That’s why, for many civil society groups, an internet blackout is one of the most ominous turns countries can make in a conflict. Marwa Fatafta, Access Now’s policy manager for the Middle East and North Africa, said the blackout in Gaza was particularly alarming because of how actively Palestinians had been using documentation as a tool of self-defense.
“The internet, as slow and unreliable as it was, opened communication channels between Palestinians and the outside world,” Fatafta told me, “allowing people to document the atrocities on the ground, debunk misinformation and disinformation, mobilize in solidarity, and raise their voices in demanding a ceasefire.”
Access Now was part of a group statement calling for internet access to be restored in Gaza on Friday, but the statement was building on years of work. Since 2016, Access Now has led a coalition of more than 300 civil society groups in tracking and opposing internet shutdowns. The campaign operates under the name #KeepItOn, and its message is simple: Cutting off internet access comes with a deadly human cost.
“More and more, a direct line is being drawn between internet shutdowns and human rights violations,” Fatafta said. “Civil society organized to say internet shutdowns violate human rights, period, and the UN and states have largely responded in agreement, with multiple resolutions and declarations.”

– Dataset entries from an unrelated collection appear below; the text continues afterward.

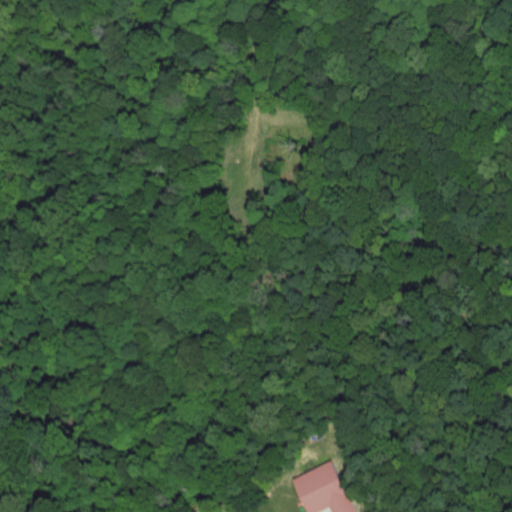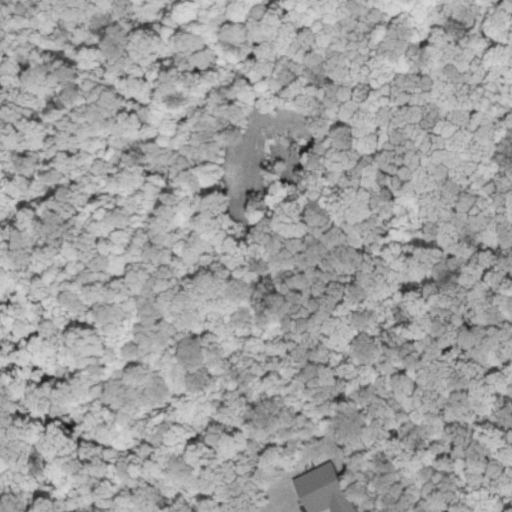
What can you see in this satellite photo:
building: (327, 490)
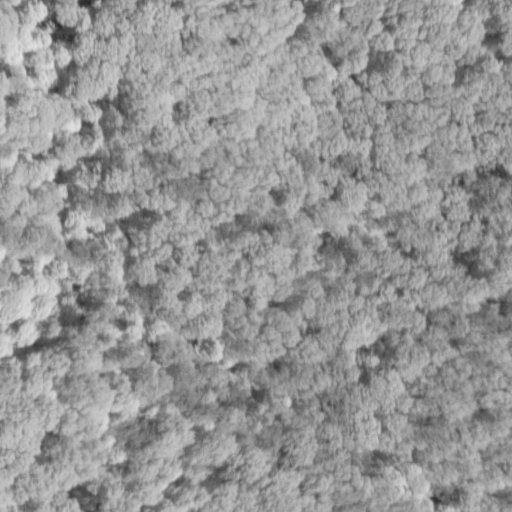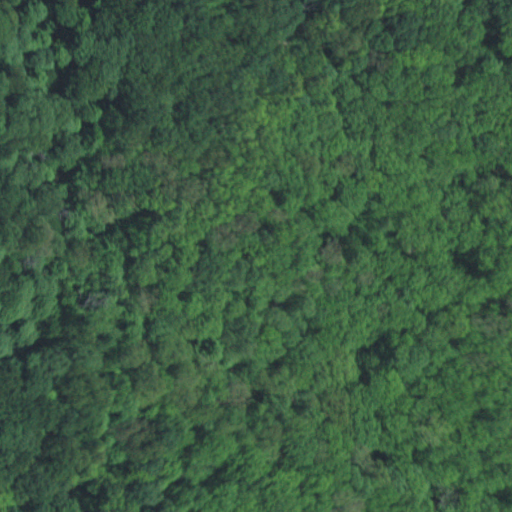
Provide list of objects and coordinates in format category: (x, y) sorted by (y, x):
road: (107, 29)
road: (108, 449)
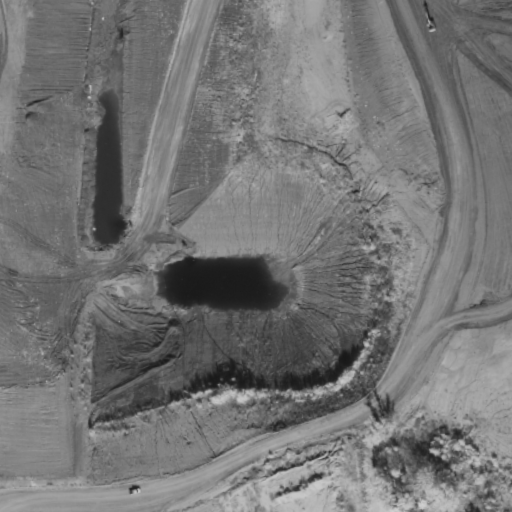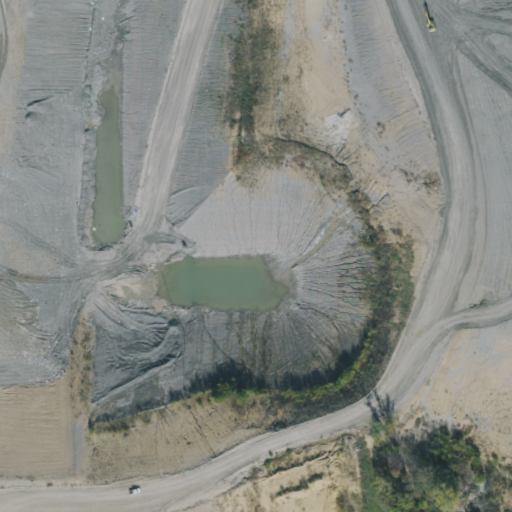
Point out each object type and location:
landfill: (256, 256)
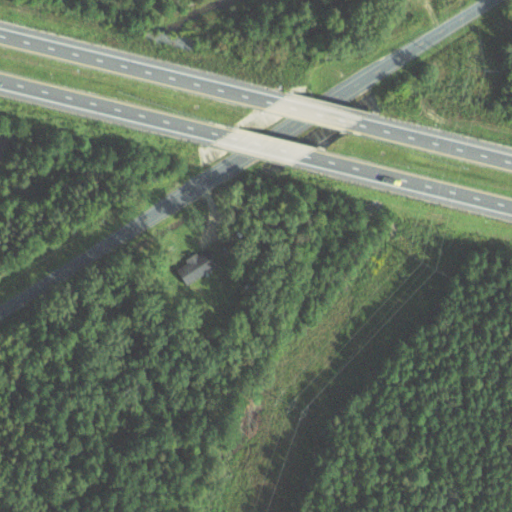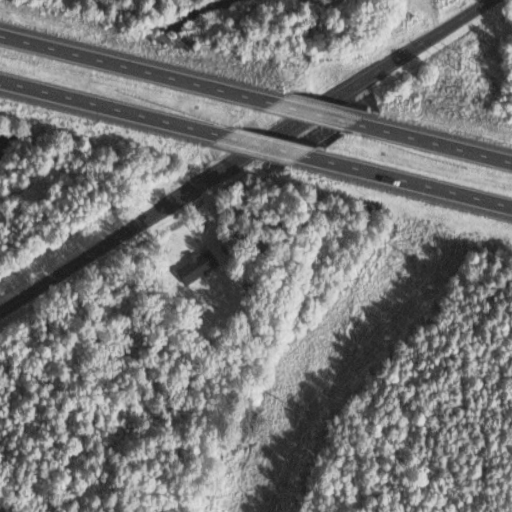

The dangers go far beyond Gaza. Last year, Rest of World tracked blackouts from Egypt to Russia, finding chilling effects that spread through entire countries at once. The problem hasn’t gotten any better in the months since. Access Now has tracked more than 80 shutdowns in 2023 so far, most notably the string of blackouts in Manipur that coincided with some of the worst violence in the region. India leads the world in internet shutdowns, focusing on short, localized blackouts in response to regional protests, turning the collapse of networks into a kind of chilling routine. The basic principle holds true: Once nobody can see what’s happening in a region, unspeakable crimes can take place.
It took years to establish the norm against internet blackouts — and civil society groups will be defending it for years to come. As with similar prohibitions on cluster munitions or torture, nations will continue to ignore the rules when it suits them. All humanitarian groups can do is try to raise the diplomatic costs when that happens.
The situation in Gaza would be worse under a blackout, however hard that is to imagine. The norm worked; the blackout ended. Whatever happens in Gaza will be documented. Now it’s up to international bodies to make that documentation matter.